Exchange traded fund investors who are seeking to diversify their equity portfolios should consider including relatively cheaper European stocks as the European Central Bank looks at adding quantitative easing, but people should mind currency risks.

For instance, the iShares MSCI EMU ETF (NYSEArca: EZU) and the SPDR EURO STOXX 50 (NYSEArca: FEZ) both focus on Eurozone countries. EZU shows a 15.8 price-to-earnings ratio and a 1.4 price-to-book while FEZ has a 15.2 P/E and a 1.4 P/B. In contrast, the S&P 500 index has a 17.6 P/E and a 2.5 P/B.
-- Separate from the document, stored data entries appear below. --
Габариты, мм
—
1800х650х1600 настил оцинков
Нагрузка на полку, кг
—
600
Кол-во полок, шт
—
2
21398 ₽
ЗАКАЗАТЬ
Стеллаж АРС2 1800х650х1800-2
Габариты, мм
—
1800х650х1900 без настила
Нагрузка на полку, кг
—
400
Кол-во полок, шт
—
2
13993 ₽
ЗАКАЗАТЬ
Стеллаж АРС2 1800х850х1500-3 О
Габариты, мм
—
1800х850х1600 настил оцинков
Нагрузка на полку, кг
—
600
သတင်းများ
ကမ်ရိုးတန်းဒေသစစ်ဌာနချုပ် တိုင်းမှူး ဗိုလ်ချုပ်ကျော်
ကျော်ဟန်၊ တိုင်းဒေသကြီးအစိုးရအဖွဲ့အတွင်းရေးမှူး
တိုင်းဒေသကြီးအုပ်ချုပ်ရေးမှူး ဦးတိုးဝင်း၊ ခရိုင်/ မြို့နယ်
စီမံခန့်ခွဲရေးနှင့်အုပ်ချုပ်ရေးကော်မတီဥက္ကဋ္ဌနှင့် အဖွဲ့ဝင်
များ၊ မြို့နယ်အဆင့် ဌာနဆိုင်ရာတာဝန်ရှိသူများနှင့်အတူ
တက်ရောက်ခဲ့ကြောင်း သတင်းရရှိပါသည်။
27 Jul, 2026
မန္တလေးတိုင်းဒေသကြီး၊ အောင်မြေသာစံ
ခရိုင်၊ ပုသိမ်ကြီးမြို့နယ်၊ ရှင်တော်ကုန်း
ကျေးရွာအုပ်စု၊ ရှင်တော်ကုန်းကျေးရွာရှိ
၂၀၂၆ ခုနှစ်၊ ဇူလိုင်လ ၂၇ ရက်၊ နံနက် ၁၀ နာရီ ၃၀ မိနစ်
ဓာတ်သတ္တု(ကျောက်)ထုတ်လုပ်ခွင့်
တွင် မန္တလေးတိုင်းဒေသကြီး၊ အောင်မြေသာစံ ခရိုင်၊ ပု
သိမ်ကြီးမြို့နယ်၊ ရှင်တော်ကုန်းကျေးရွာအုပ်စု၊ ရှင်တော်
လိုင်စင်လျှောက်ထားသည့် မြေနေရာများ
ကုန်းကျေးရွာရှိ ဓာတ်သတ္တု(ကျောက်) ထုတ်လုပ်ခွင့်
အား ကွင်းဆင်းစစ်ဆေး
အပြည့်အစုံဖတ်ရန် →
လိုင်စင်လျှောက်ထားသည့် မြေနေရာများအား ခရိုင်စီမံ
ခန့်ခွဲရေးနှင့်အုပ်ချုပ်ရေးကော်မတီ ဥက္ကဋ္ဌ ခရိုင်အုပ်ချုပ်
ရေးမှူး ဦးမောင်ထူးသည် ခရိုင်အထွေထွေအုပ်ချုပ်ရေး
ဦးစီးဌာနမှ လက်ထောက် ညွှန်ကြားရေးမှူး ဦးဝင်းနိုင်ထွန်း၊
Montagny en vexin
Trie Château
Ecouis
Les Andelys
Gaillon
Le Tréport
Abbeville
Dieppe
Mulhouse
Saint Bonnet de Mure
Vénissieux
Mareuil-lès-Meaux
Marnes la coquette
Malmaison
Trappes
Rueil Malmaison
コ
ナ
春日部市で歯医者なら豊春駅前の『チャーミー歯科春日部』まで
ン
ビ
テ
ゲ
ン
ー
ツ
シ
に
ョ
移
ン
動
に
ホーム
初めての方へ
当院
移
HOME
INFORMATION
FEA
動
Looking ahead, if the European Central Bank enacts a full-blown quantitative easing program, similar to the size and scope of the Federal Reserve’s bond purchasing plan, Eurozone markets could experience a sizable rally. As monetary easing helps stimulate the economy, traders anticipate the expansion will translate to earnings growth in the Eurozone.

The European Monetary Union’s ECB will release its announcement next Thursday, December 4. [Ahead of ECB Meeting, Hedge Euro ETF Back in the Spotlight]

U.S. investors, though, will have to monitor currency risks when investing overseas, especially in Europe where a QE program would greatly depreciate the euro currency – a weak euro means that investors would generate lower U.S.-dollar-denominated returns. The euro currency has depreciated about 9.3% so far this year to $1.2475.

Nevertheless, ETF investors can utilize currency-hedged Europe funds that capture European markets while mitigating the negative effects of a depreciating euro currency or appreciating U.S. dollar.